*** Source text Section Begins ***

# really Old Power Spec PC case MOD



## BigBig5 (Oct 26, 2010)

There's a really old Power Spec PC case laying around my house, getting all dusty so I started to think of mod for it. It's a Min Tower thats for a Micro ATX. The case is all plastic with a thin layer of metal behind it , but the chassis is all metal. Pics of the case will be put up soon.
The Hardware TBA

*Things to do:*

Cut a 120mm blow hole for the front.
Cut out the 80mm rear mesh and add a wire grill painted Orange.
Add black mesh to the front.
Get new PCI slot covers and drive bay covers.
Cut a window out.
Paint the out side gloss black.
Paint the chassis gross black, but not the drive bays and slot covers.
Paint Drive bays and slot covers gloss orange.


----------



## BigBig5 (Oct 27, 2010)

Here is the case all taken apart.












Drive Cage.






Tin metal behind the side panel and there is one under the top panel.











Don't need because its going to be replace by mesh.


----------



## TIGR (Oct 27, 2010)

Welcome to TPU!

This could be fun to watch.

*** Source text Section Ends ***
*** Data listing Section Begins ***

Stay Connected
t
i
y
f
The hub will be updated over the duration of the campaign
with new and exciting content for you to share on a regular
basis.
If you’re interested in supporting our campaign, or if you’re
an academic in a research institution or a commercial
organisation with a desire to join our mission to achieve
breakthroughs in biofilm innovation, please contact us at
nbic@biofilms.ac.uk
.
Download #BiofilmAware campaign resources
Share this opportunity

*** Data listing Section Ends ***
*** Data listing Section Begins ***

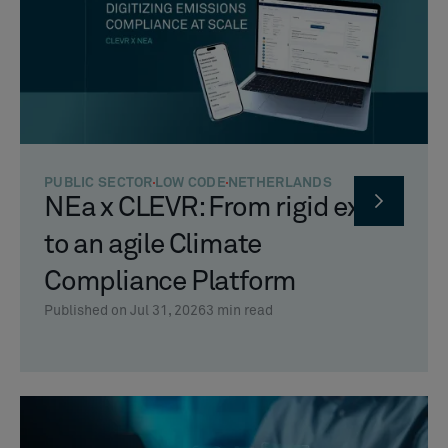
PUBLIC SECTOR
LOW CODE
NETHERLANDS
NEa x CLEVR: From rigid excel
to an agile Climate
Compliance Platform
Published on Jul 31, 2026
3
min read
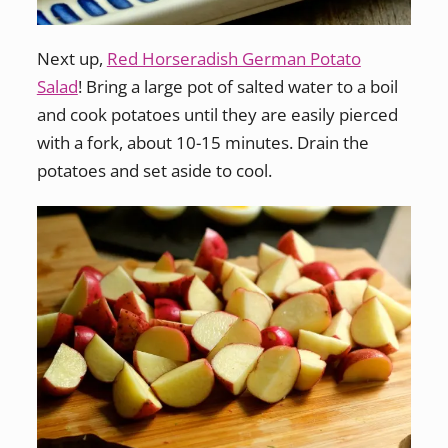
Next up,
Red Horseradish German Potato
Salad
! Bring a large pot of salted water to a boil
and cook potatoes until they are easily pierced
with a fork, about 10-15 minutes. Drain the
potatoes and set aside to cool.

*** Data listing Section Ends ***
*** Data listing Section Begins ***

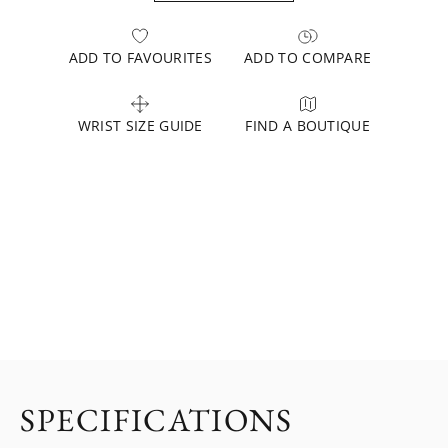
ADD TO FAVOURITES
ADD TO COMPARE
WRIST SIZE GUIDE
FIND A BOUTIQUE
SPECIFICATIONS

*** Data listing Section Ends ***

Reproduce word for word the part of the PC case mod thread running from "## BigBig5 (Oct 26, 2010)" up to and including "drive bay covers.".

## BigBig5 (Oct 26, 2010)

There's a really old Power Spec PC case laying around my house, getting all dusty so I started to think of mod for it. It's a Min Tower thats for a Micro ATX. The case is all plastic with a thin layer of metal behind it , but the chassis is all metal. Pics of the case will be put up soon.
The Hardware TBA

*Things to do:*

Cut a 120mm blow hole for the front.
Cut out the 80mm rear mesh and add a wire grill painted Orange.
Add black mesh to the front.
Get new PCI slot covers and drive bay covers.